Rapid in Europa-League-Quali gegen Tripolis. Ein Jahr nach den Ausschreitungen von Saloniki muss der SK Rapid im Fußball-Europacup erneut nach Griechenland. Die Hütteldorfer starten bei Asteras Tripolis in die Europa-League-Qualifikation. Sturm Graz bekommt es im Fall eines Aufstieges gegen Breidablik (Hinspiel 0:0) in der dritten Qualifikationsrunde entweder mit Hödd Ulsteinvik aus Norwegen oder FK Aktobe aus Kasachstan (1:0) zu tun.

Erstellt am 19. Juli 2013 (14:58)

"Es ist ein starker Gegner, aber gewisse Dinge kann man nicht ändern", erinnerte Rapid-Trainer Zoran Barisic. "Wir nehmen die Herausforderung an." Tripoli hat die griechische Meisterschaft hinter den beiden Großclubs Olympiakos Piräus und PAOK Saloniki auf Platz drei beendet. Barisic: "Alleine diese Tatsache spricht für sich. Ich gehe davon aus, dass diese Mannschaft Qualität hat."
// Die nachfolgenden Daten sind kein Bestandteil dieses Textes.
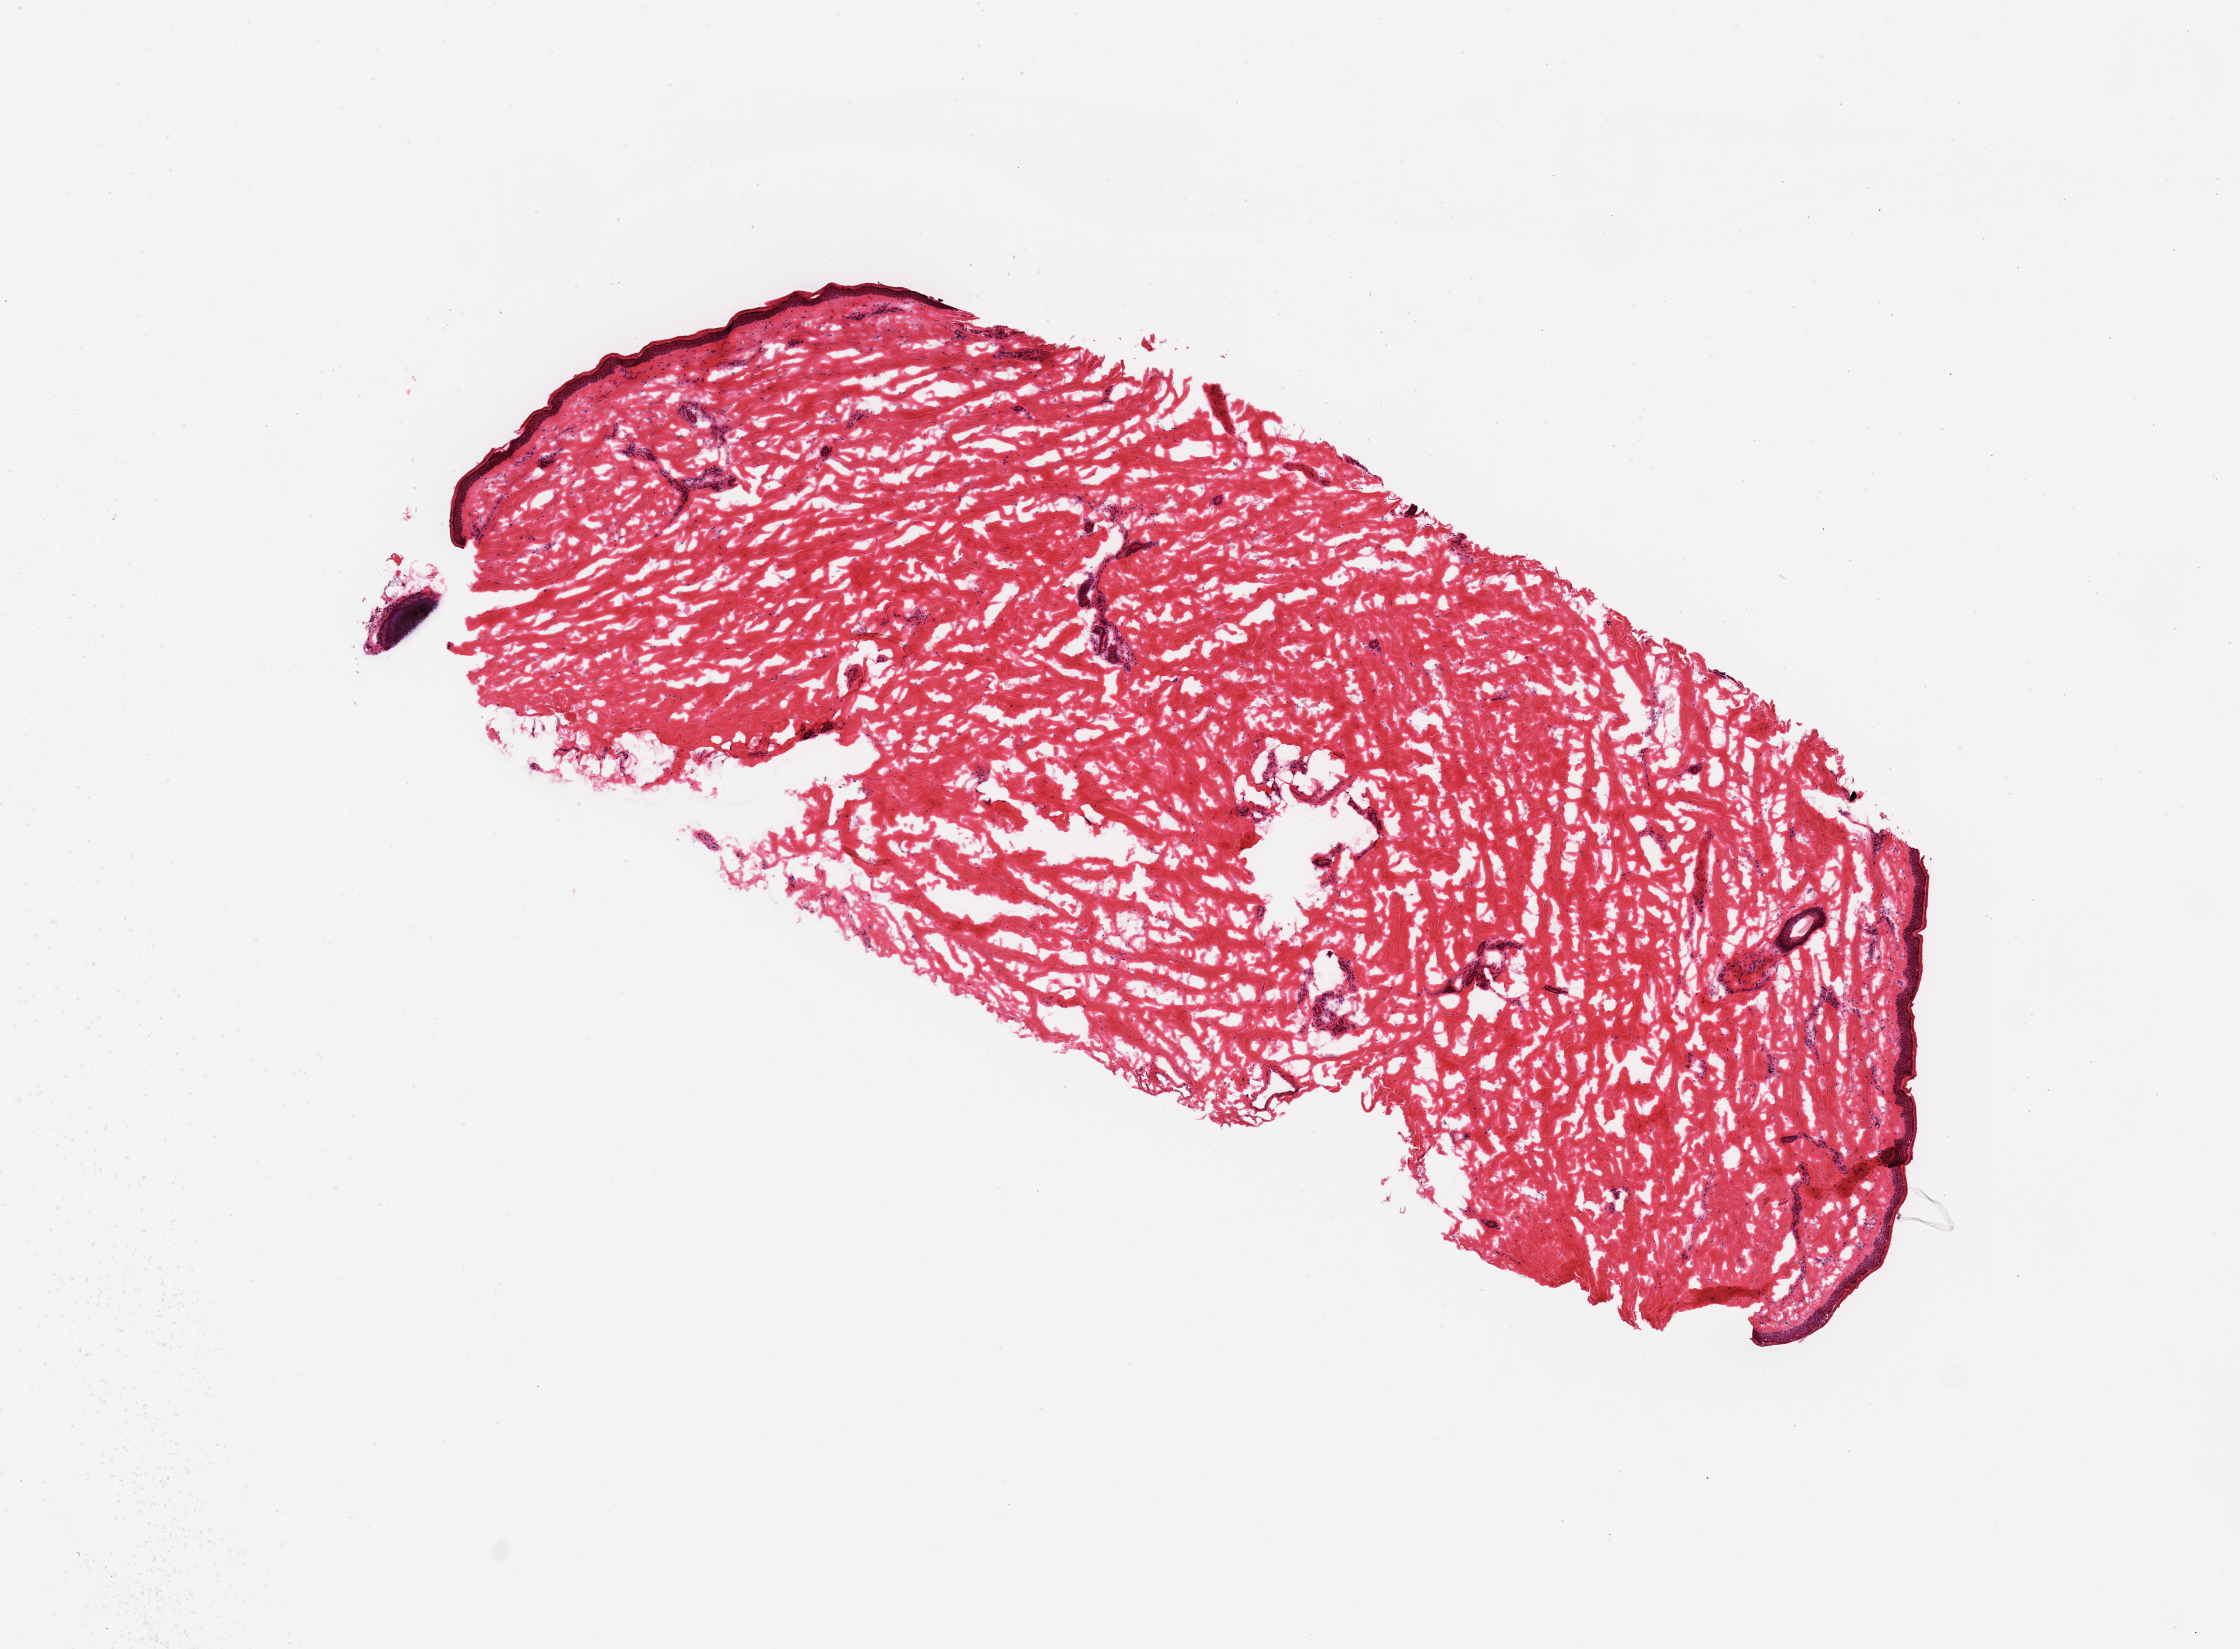
Digitized hematoxylin and eosin (H&E)-stained section, brightfield — a low-resolution overview of the entire scanned area, about 8.9 x 6.5 mm (slide scanned at 20x). Frozen section. Section of skin of lower leg (target tissue). Donor tissue sample. Male donor.
Pathologist's review note for this sample: 1 piece.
Mit Thanos Petsos steht seit dieser Woche auch ein Halbgrieche im Kader der Wiener. Der Mittelfeldspieler ist aber in Deutschland geboren und aufgewachsen. "Die griechische Liga ist nicht mehr ganz so stark, wie sie einmal war", meinte Petsos. "Olympiakos und PAOK sind die einzigen, die wirklich Geld haben. Die meisten anderen Clubs müssen auf junge Spieler setzen."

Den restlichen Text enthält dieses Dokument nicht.